We have now been home for 18 months with our Chinese princesses. Ragan and Renee are fully immersed in life in America. Their world is still small, but growing more every day. We continue to marvel that we have the privilege of being their Mama and Baba.
The joy of having our girls is without measure. And yet there is a measured change in our lives that is hard to gauge. Or describe. Tammy and I have been stretched like never before. We have been broken, challenged, anxious and confused. We have experienced love and grief in ways we never encountered in our lives previous to Ragan and Renee.
There are lots of smiles, tears, outbursts, rages, discoveries, discussions, laughter, arguments, grieving, confusion, misunderstanding, competition, clarity, closeness, pushaway, hugs, lies and confessions. There have been meltdowns, an attempted runaway, destroyed property, daily attempts to control and blatant disobedience.
There are many magical moments of learning, closeness, happiness, disclosure of the past, tenderness, and pure joy.
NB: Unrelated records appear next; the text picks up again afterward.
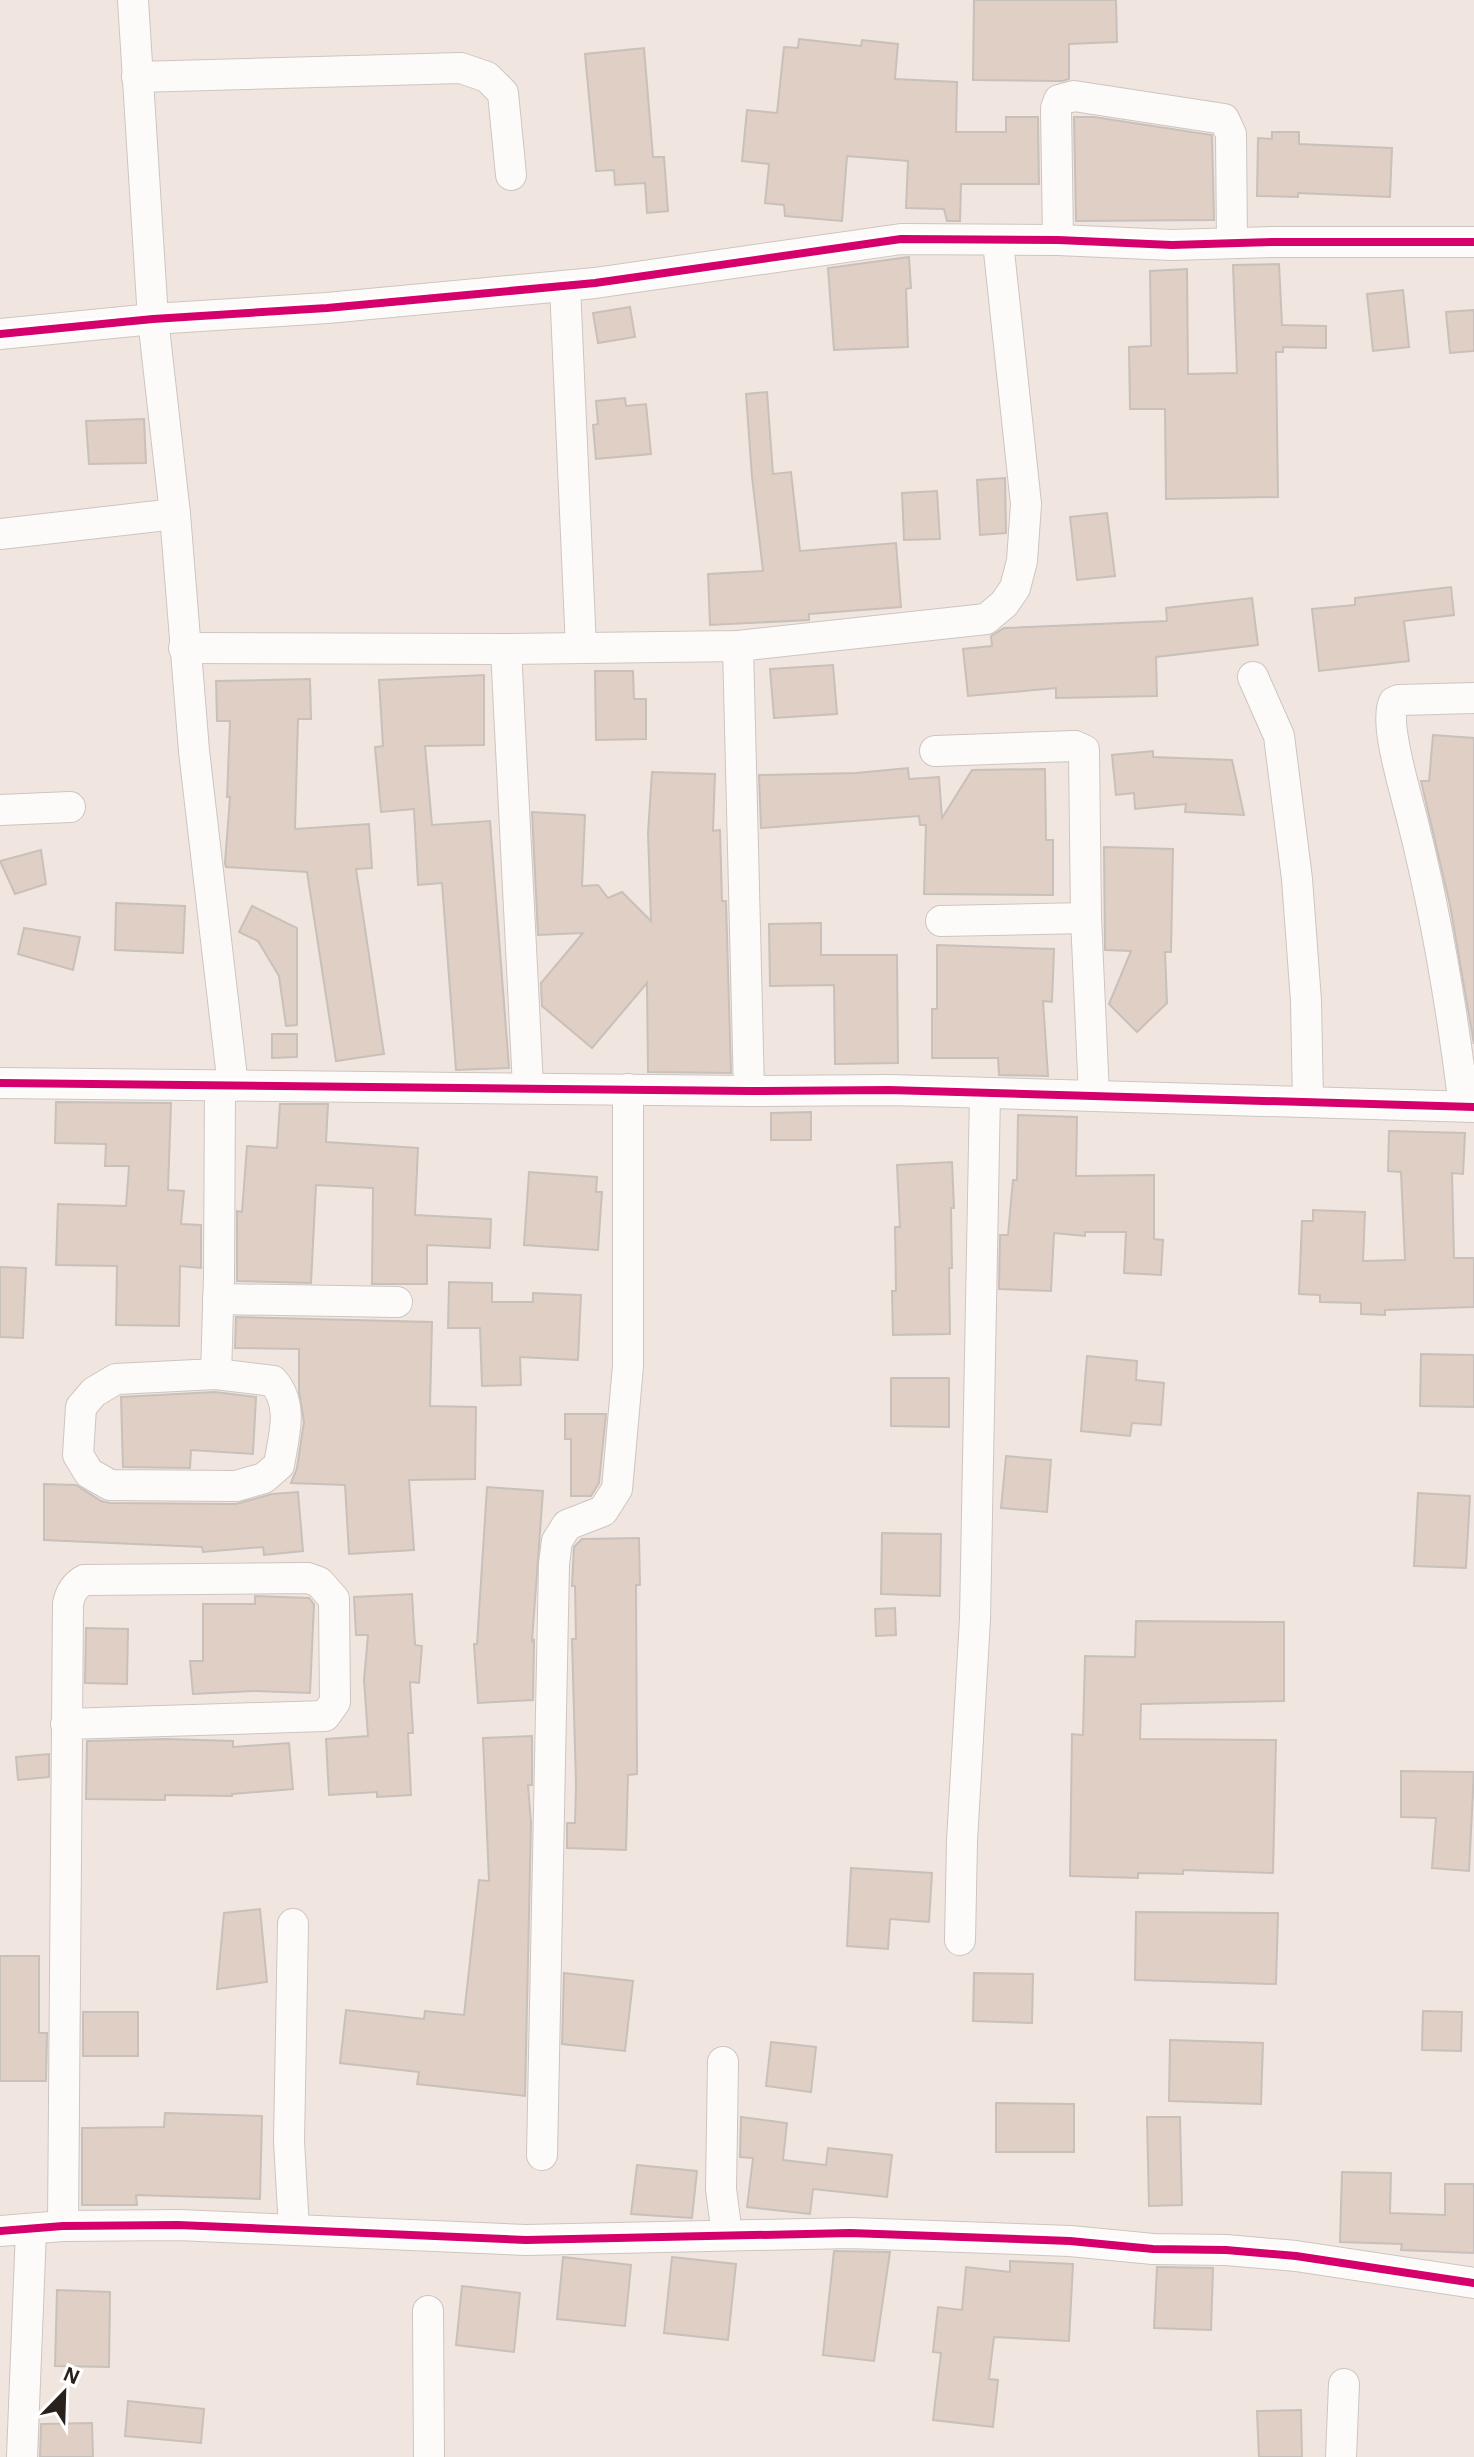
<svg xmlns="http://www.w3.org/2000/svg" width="1474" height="2457" viewBox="0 0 1474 2457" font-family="'Alegreya Sans',sans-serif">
	<rect width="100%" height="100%" fill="#f1e6df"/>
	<!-- building -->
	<g fill="#e0cfc4" stroke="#c8c0ba" stroke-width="2">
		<path d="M974,0H1116L1117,42L1069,44V79L1062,81L973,80Z"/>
		<path d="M799,39L861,46L862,40L898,44L895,79L957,82L956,132H1006V117H1038L1039,184H961L960,221H947L944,209L906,208L908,161L847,156L842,221L785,216L784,205L765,203L769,164L742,161L747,110L777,113L784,47L798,48Z"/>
		<path d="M644,48L653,157H664L668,211L647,213L645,183L615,185L614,170L596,171L585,54Z"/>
		<path d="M1074,117H1094L1212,135L1214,220L1076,221Z"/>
		<path d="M1272,132H1299V144L1392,148L1390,197L1298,193V197L1257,196L1258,138L1272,139Z"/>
		<path d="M909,257L911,288L906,289L908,347L834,350L828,268Z"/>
		<path d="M1279,264L1282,325L1326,326V348L1283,347V352H1276L1278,497L1166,499L1165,409H1130L1129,347L1151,346L1150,271L1187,269L1188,374L1237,373L1233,265Z"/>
		<path d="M1403,290L1409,347L1373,351L1367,294Z"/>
		<path d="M630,307L635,337L598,343L593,313Z"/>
		<path d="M1474,310V351L1450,353L1446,312Z"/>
		<path d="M767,392L773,474L791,472L800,551L896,543L901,607L809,614V620L710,625L708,574L763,571L752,477L746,394Z"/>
		<path d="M625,398L626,406L646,404L651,454L596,459L593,425L598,424L596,401Z"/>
		<path d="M144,419L146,463L89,464L86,421Z"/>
		<path d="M1005,478L1006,533L980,535L977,480Z"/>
		<path d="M937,491L940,539L904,540L902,493Z"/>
		<path d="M1107,513L1115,576L1077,580L1070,517Z"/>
		<path d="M1451,587L1454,615L1404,621L1409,661L1319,671L1312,609L1355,605V598Z"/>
		<path d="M1252,598L1258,645L1156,657L1157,696L1056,698V688L968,696L963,649L992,646L991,636L1004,628L1167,621L1166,608Z"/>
		<path d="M833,665L837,714L774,718L770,669Z"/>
		<path d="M595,671H633L634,699H646V739L596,740Z"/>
		<path d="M484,675V745L425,746L432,825L490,821L509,1068L456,1070L442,883L418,885L414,809L381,812L375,747L383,746L379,680Z"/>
		<path d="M310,679L311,719H298L295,829L369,824L372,868L356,869L384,1054L336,1061L307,872L226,867L225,863L230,797H227L230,721H217L216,681Z"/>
		<path d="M1433,735L1474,738V1044L1450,905L1421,781H1429Z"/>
		<path d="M1153,751V757L1232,760L1244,815L1185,812L1186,804L1135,809L1134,793L1116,795L1112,755Z"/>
		<path d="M908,768L909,779L939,777L942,818L972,770L1045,769L1046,840H1053V895L924,894L926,825H920L919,816L761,828L759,775L856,773Z"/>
		<path d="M652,772L715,774L713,831L720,830L722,901H726L731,1073L648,1072L647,983L592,1048L542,1006L541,983L583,933L538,935L532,812L585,815L582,886L598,885L608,898L622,892L651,921L648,833Z"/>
		<path d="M1104,847L1173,849L1171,952H1165L1167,1003L1137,1032L1109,1004L1131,951L1105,950Z"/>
		<path d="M41,850L46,884L15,894L0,861Z"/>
		<path d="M116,903L185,906L183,953L115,950Z"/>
		<path d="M252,906L297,928V1025L286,1026L279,976L258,941L239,932Z"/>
		<path d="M821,923V955H897L898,1063L835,1064L834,985L770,986L769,924Z"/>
		<path d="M24,928L80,937L73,970L18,954Z"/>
		<path d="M937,945L1054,949L1052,1002L1043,1001L1048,1076L999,1075L998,1058H932V1009H937Z"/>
		<path d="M272,1034H297V1057L272,1058Z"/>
		<path d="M56,1102L171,1103L168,1190L184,1191L181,1224L201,1225V1268L180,1266L179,1326L116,1325L117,1266L56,1265L58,1204L126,1206L129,1166H105L106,1144L55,1143Z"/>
		<path d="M280,1104H328L326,1142L418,1148L415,1215L491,1219L490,1248L427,1245V1284H372L373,1188L316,1185L311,1283L237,1281V1211L242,1212L247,1146L277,1148Z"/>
		<path d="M811,1112V1140H771V1113Z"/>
		<path d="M1018,1115L1077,1117L1076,1176L1154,1175V1239L1163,1240L1161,1275L1124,1273L1126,1232H1085V1236L1054,1233L1051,1291L999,1289L1000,1235H1008L1013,1180H1017Z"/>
		<path d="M1389,1131L1465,1133L1463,1174L1452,1173L1454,1258H1474V1307L1385,1310V1315L1361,1314V1303L1320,1302V1295L1299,1294L1302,1221H1313V1210L1365,1212L1363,1261L1405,1260L1401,1172L1388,1171Z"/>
		<path d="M952,1162L954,1208H951L952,1268H949L950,1334L893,1335L892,1291H896L895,1227H900L897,1165Z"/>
		<path d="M529,1172L597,1177L596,1192H602L598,1250L524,1245Z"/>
		<path d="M0,1267L26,1268L23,1338L0,1337Z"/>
		<path d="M449,1282L492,1283V1302H533V1293L581,1295L578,1360L520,1357L521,1385L482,1386L480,1328H448Z"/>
		<path d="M236,1317L432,1322L430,1406L476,1407L475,1479L409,1480L414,1550L349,1554L345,1485L291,1483L297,1468L304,1422L299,1392V1349L235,1348Z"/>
		<path d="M1421,1354L1474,1355V1407L1420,1406Z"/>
		<path d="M1087,1356L1137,1361L1136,1380L1164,1383L1161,1425L1132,1423L1130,1436L1081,1431Z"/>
		<path d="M891,1378H949V1427L891,1426Z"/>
		<path d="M215,1392L256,1397L253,1454L191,1450L190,1468L123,1467L121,1397Z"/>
		<path d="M565,1414H606L599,1483L591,1496H571V1439H565Z"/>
		<path d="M1006,1456L1051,1460L1047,1512L1001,1508Z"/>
		<path d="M44,1484L76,1485L101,1501L110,1503L236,1504L272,1494L298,1492L303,1551L264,1555L263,1547L203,1552L202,1547L44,1540Z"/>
		<path d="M487,1487L543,1491L532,1641L534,1640L533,1700L478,1703L474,1644H477Z"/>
		<path d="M1418,1493L1470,1496L1466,1568L1414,1566Z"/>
		<path d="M882,1533L941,1534L940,1596L881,1594Z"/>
		<path d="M639,1538L640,1585H636L637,1774L628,1775L626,1850L567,1848V1823H575L576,1785L572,1639H576L575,1586H572L574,1547L582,1539Z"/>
		<path d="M412,1594L415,1645L422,1646L419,1683L410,1682L413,1733H408L411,1795L377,1797V1792L329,1795L326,1739L368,1736L364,1680L368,1635H356L354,1597Z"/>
		<path d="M255,1596L309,1598L314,1604L310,1693L254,1691L193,1694L190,1661H203V1604H255Z"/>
		<path d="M895,1608L896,1635L876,1636L875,1609Z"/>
		<path d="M1136,1621L1284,1622V1701L1141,1704L1140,1739L1276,1740L1273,1873L1183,1870V1874L1138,1873V1878L1070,1876L1072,1734L1083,1735L1085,1656L1135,1657Z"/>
		<path d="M86,1628L128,1629L127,1684L85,1683Z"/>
		<path d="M532,1736V1785H528L531,1823L525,2096L417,2084L419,2072L340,2063L346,2010L424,2019L425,2011L464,2015L479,1880L489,1881L483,1738Z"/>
		<path d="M166,1739L233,1741V1747L289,1743L293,1789L232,1794V1796L165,1795V1800L86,1799L87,1741Z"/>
		<path d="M49,1754V1777L18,1780L16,1757Z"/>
		<path d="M1401,1771L1474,1772L1469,1871L1432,1868L1436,1818L1401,1817Z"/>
		<path d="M851,1868L932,1873L929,1922L890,1919L888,1949L847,1946Z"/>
		<path d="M260,1909L267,1982L217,1989L224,1913Z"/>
		<path d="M1136,1912L1278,1913L1276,1984L1135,1980Z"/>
		<path d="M0,1956H39V2033H47L46,2081H0Z"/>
		<path d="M564,1973L633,1981L625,2051L562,2044Z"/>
		<path d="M974,1973L1033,1974L1032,2023L973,2021Z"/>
		<path d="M1423,2011L1462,2012L1461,2051L1422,2050Z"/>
		<rect x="83" y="2012" width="55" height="44"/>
		<path d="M1170,2040L1263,2043L1261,2104L1169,2101Z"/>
		<path d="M771,2042L816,2047L811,2092L766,2086Z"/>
		<path d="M996,2103L1074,2104V2152H996Z"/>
		<path d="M165,2113L262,2116L260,2199L136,2195L137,2205H82V2128L164,2127Z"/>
		<path d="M741,2117L787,2123L783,2160L826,2165L828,2148L892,2155L887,2197L813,2189L810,2214L747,2207L753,2158L740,2157Z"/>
		<path d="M1147,2117H1180L1182,2205L1149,2206Z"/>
		<path d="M637,2165L697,2171L692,2218L631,2214Z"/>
		<path d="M1342,2172L1391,2173L1390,2213L1445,2215V2184H1474V2253L1401,2250L1402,2244L1340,2242Z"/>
		<path d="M834,2251L890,2252L874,2361L823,2355Z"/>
		<path d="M563,2257L631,2265L625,2326L557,2319Z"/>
		<path d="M672,2257L736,2264L728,2340L664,2333Z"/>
		<path d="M1010,2261L1073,2264L1069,2341L994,2337L989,2379L998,2380L993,2427L933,2420L941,2353L933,2352L938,2307L962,2310L966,2267L1010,2272Z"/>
		<path d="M1157,2267L1213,2268L1211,2330L1154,2328Z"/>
		<path d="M462,2286L520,2293L514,2352L456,2345Z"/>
		<path d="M57,2290L110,2292L109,2367L55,2366Z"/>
		<path d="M128,2401L204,2409L201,2443L125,2436Z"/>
		<path d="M1301,2410L1302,2457H1259L1257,2411Z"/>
		<path d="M92,2423L93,2457H40L41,2424Z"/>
	</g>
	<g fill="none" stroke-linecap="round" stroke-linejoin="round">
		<defs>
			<g id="minor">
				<path d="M133,0L153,319L175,514L194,751L233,1086"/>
				<path d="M137,77L461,68L487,77L503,93L511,175"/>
				<path d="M1058,240L1056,108L1059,100L1074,96L1224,119L1231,134L1232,243"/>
				<path d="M565,286L581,648"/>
				<path d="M0,334L153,319L327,308L595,283L901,239L1058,240L1172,245L1273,242H1474"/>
				<path d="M0,534L175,514"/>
				<path d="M738,646L749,1091"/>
				<path d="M184,648L506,649L738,646L986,619L1004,604L1015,588L1022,561L1026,504L998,242"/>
				<path d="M506,649L528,1087"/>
				<path d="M1253,677L1279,736L1297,879L1306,1001L1308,1101"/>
				<path d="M935,751L1075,746L1084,750L1086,918L1094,1095"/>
				<path d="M0,810L70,807"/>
				<path d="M941,921L1086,918"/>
				<path d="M0,1083L749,1091L889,1090L1474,1107"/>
				<path d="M1464,1106C1451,1000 1433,895 1405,792C1400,772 1385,719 1394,702L1399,700L1474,698"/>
				<path d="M218,1299L397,1302"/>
				<path d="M216,1374L273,1381C294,1405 284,1435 279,1465L264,1478L236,1486L110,1485L89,1473L78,1455L81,1407L94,1392L116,1379Z"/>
				<path d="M216,1374L219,1276L220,1086"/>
				<path d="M293,1924L289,2141L294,2229"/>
				<path d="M960,1940L962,1841L975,1619L985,1093"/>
				<path d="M723,2062L721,2189L727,2235"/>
				<path d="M542,2155L554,1564L557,1541L567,1525L603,1511L617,1489L628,1366V1089"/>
				<path d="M63,2226L68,1604C70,1593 74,1586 84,1580L308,1578L319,1582L334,1599L335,1702L325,1716L66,1724"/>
				<path d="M0,2231L63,2226L178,2225L526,2240L850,2233L1070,2241L1153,2249L1226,2250L1296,2256L1474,2283"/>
				<path d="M428,2311L429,2457"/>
				<path d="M22,2457L31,2230"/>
				<path d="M1341,2457L1344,2384"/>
			</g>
		</defs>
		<!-- minor casing -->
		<use href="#minor" stroke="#cdc5c0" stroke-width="32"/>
		<!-- minor -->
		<use href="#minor" stroke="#fdfbfa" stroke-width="30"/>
		<defs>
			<g id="cycleway">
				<path d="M0,334L153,319L327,308L595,283L901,239L1058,240L1172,245L1273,242H1474"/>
				<path d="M0,1083L749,1091L889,1090L1474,1107"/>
				<path d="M0,2231L63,2226L178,2225L526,2240L850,2233L1070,2241L1153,2249L1226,2250L1296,2256L1474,2283"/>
			</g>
		</defs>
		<!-- cycleway casing -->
		<use href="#cycleway" stroke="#fff" stroke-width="13"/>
		<!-- cycleway -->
		<use href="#cycleway" stroke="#d6006c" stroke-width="8"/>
	</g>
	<!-- north arrow -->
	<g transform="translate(64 2393) rotate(23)" stroke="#ffffff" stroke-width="6" paint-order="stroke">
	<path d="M0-6L14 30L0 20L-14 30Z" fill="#28211c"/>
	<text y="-12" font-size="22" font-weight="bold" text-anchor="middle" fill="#28211c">N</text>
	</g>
</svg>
It is a thrill to hear Ragan and Renee read the Bible in English, speak in complete sentences with correct English word order (most of the time) and grasp concepts. Along with their language skills comes an understanding of how to express their thoughts or feelings to us.
“I don’t understand love, Baba. No one ever loved me in China.”
“Mama when you pick-up Levi (grandson) I get kind of jealous. My birth Mama never picked me up and held me.”
“Mama, when you tell Baba about what I do wrong, I think you are trying to get him to be on your side and not like me anymore.”
Such words grip our hearts and help us realize the task at hand. We so want our girls to love us, trust us, obey, practice good manners and treat one another the way they would want to be treated. Yet we realize that a life of love, trust, nurture, stability, protection and provision was trumped by abuse, neglect, distrust, chaos and vulnerability in each of their lives before adoption. Their natural instincts have been fight or flight, coupled with hypervigilance.
It would be easy to paint a sanguine, rosy picture of older child adoption. It would also be deceptive. The rosy field of adoption is also a minefield. The most seemingly harmless step can trip a hidden mine. Some of the mines are duds; others cause harm. But it is worth every step, because we know that the battle is not ours, and the story is not being written by us.
We are so thankful to our merciful God for leading Ragan and Renee to place their trust in Jesus Christ with child-like faith. Thankfully we can appeal to them on a heart level, trusting the Holy Spirit to work in them and bring understanding to them. We are delighted that they are our daughters, and pray that we will practice patience and gain more insight into each of their hearts so we can love them still more.